- Relator(a)
- Ministro Sebastião Reis Júnior
- Órgão julgador
- Sexta Turma
- Data do julgamento
- 20/05/2024
- Data de publicação
- 22/05/2024
STJ – Acórdão, Rel. Ministro Sebastião Reis Júnior, Sexta Turma, j. 20/05/2024, p. 22/05/2024
AGRAVO REGIMENTAL EM HABEAS CORPUS. LEGISLAÇÃO EXTRAVAGANTE. TRÁFICO DE DROGAS. NULIDADE. INGRESSO EM DOMICÍLIO SEM MANDADO JUDICIAL, FORA DAS HIPÓTESES LEGAIS. CONTEXTO FÁTICO ANTERIOR. AUSÊNCIA DE FUNDADAS RAZÕES. ENTRADA FRANQUEADA NEGADA EM JUÍZO. ÔNUS QUE RECAI SOBRE O ESTADO. PRECEDENTES DO STJ. 1. A Corte local não logrou demonstrar elementos objetivos que justificassem o ingresso forçado no domicílio do agravado, pois ausente qualquer referência à prévia investigação, monitoramento ou campanas no local para atestar a veracidade da notitia criminis, além de somente terem sido encontrados os entorpecentes após o ingresso dos policiais no domicílio do acusado, de modo que a mera avaliação subjetiva dos policiais era insuficiente para conduzir a diligência de ingresso na residência. 2. A notícia anônima de crime, por si só, não é apta para instaurar inquérito policial; ela pode servir de base válida à investigação e à persecução criminal, desde que haja prévia verificação de sua credibilidade em apurações preliminares, ou seja, desde que haja investigações prévias para verificar a verossimilhança da informação.
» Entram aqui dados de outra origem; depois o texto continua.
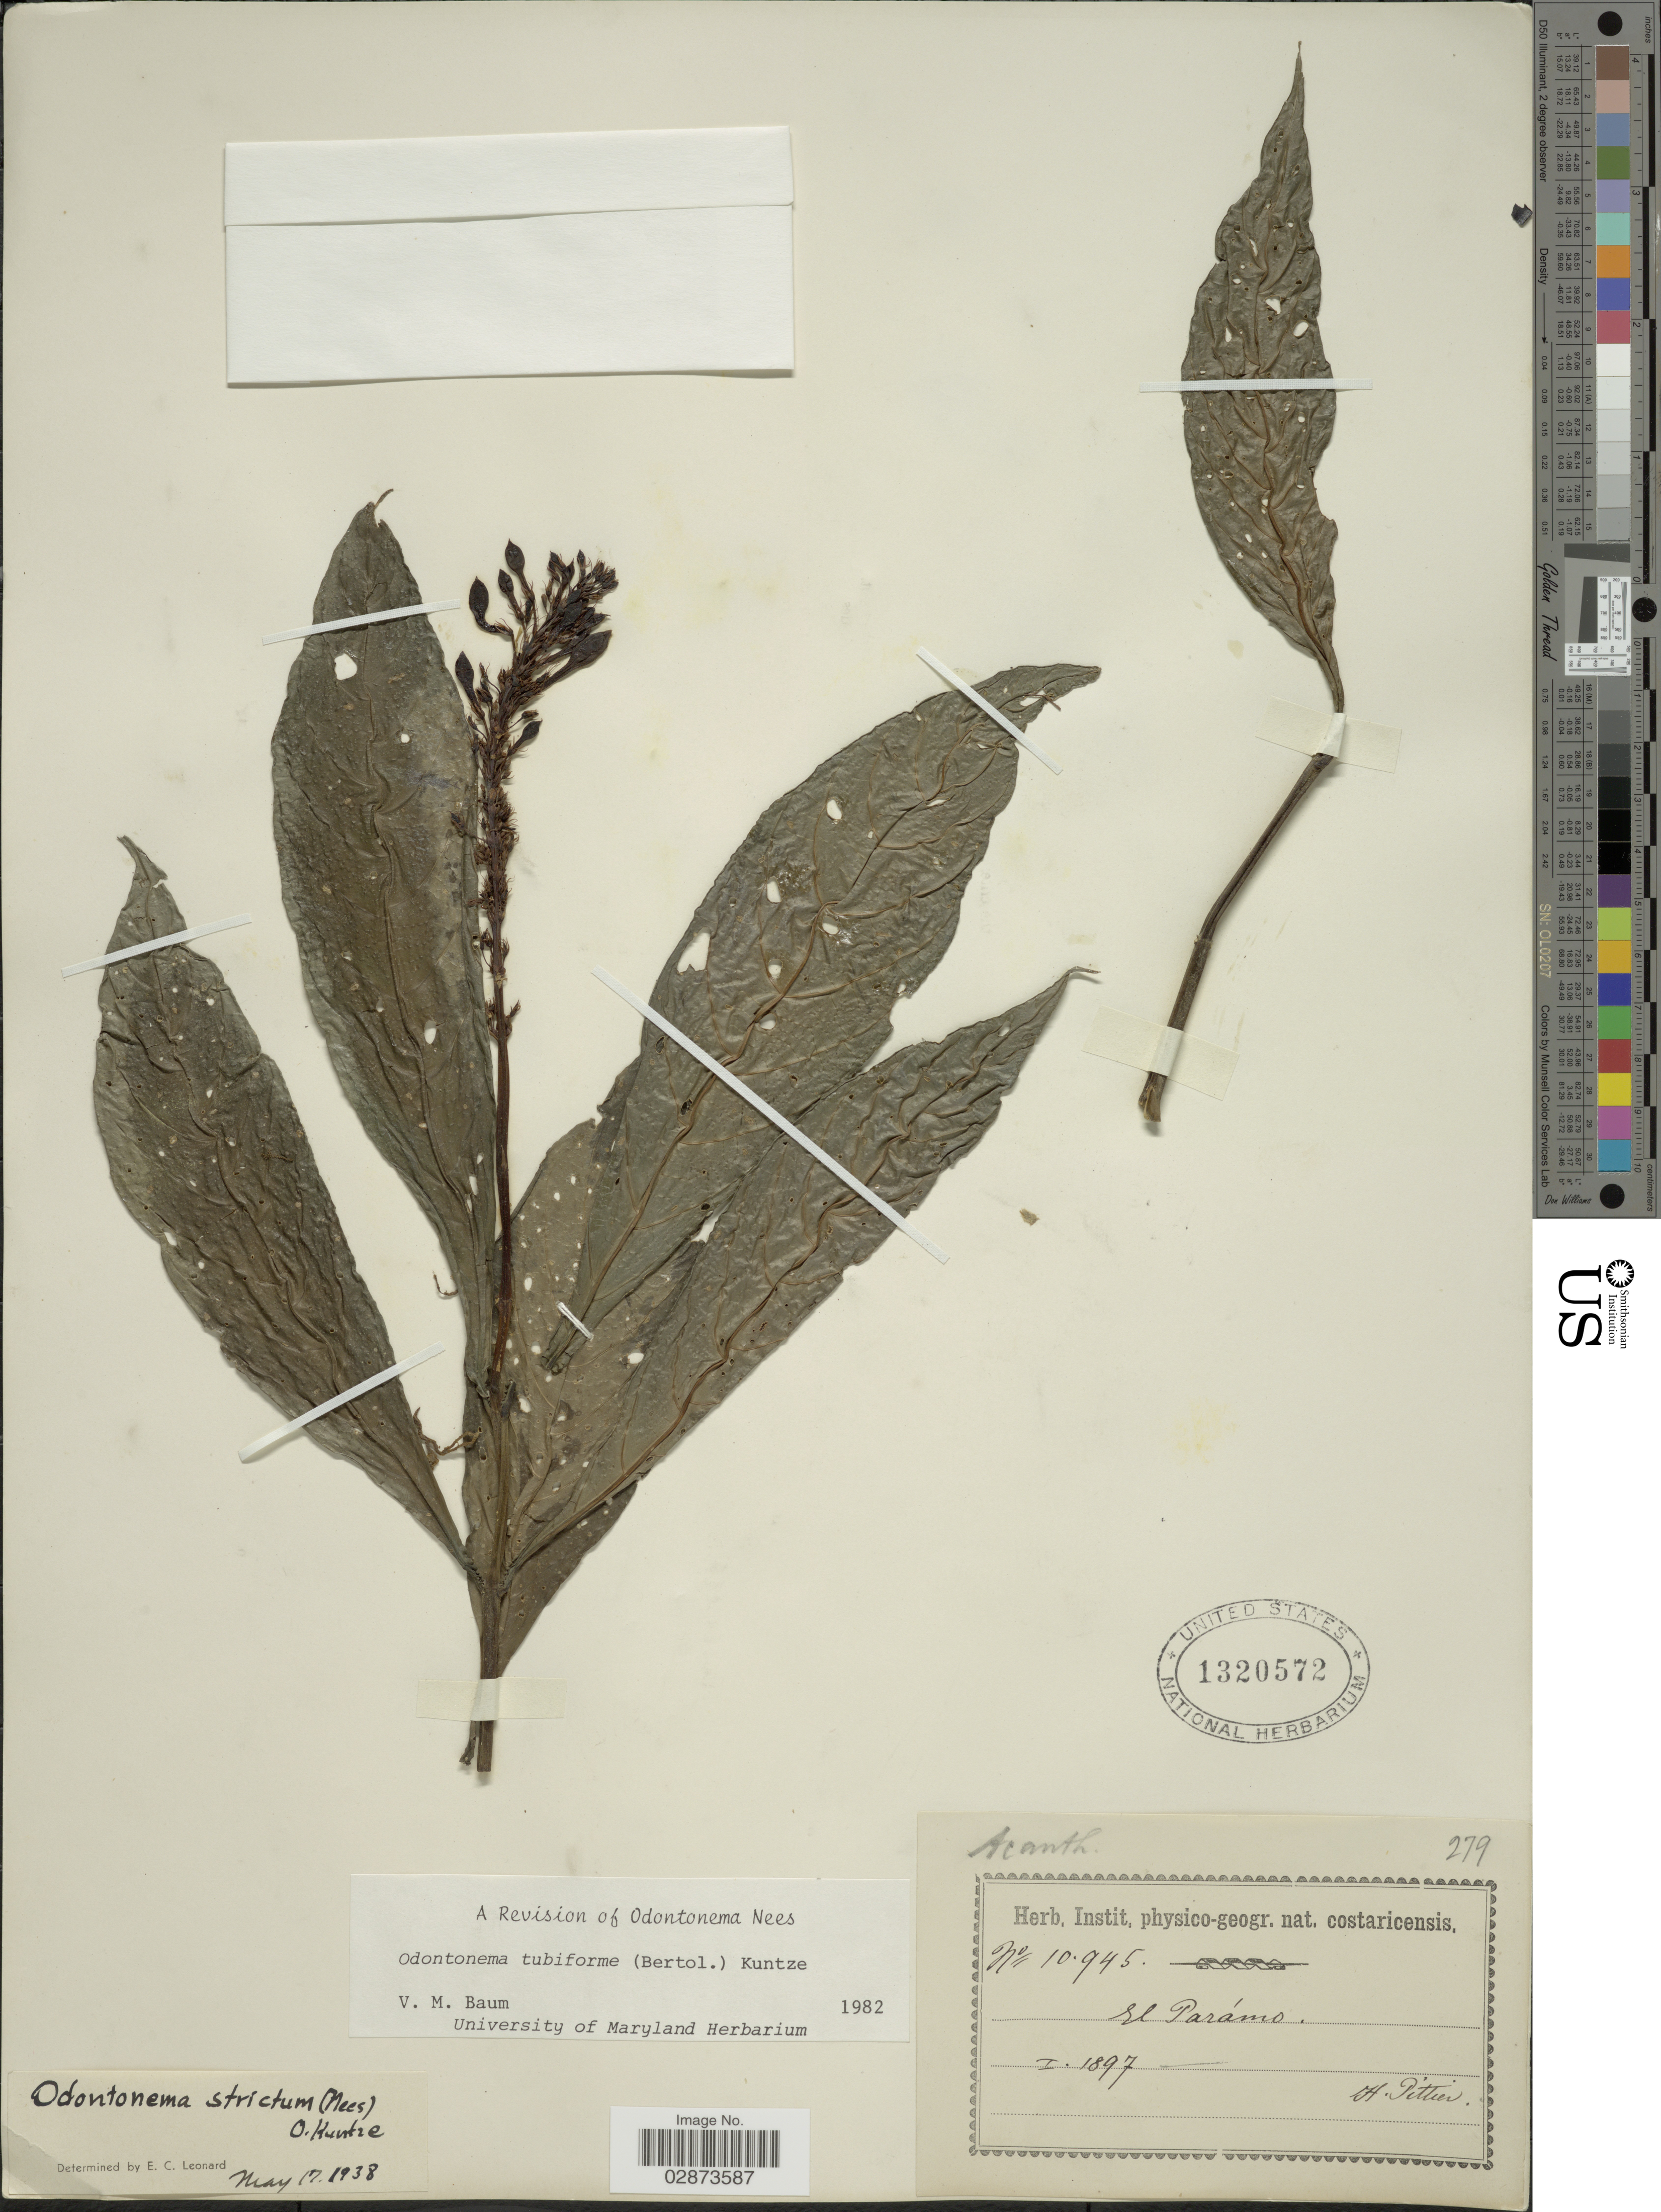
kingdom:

Assim, com muito mais razão, não há como se admitir que "denúncia anônima" seja elemento válido para violar franquias constitucionais (à liberdade, ao domicílio, à intimidade). 3. O ônus de comprovar a higidez dessa autorização, com prova da voluntariedade do consentimento, recai sobre o estado acusador. 4. Agravo regimental desprovido. (AgRg no HC n. 686.571/RJ, relator Ministro Sebastião Reis Júnior, Sexta Turma, julgado em 20/5/2024, DJe de 22/5/2024.)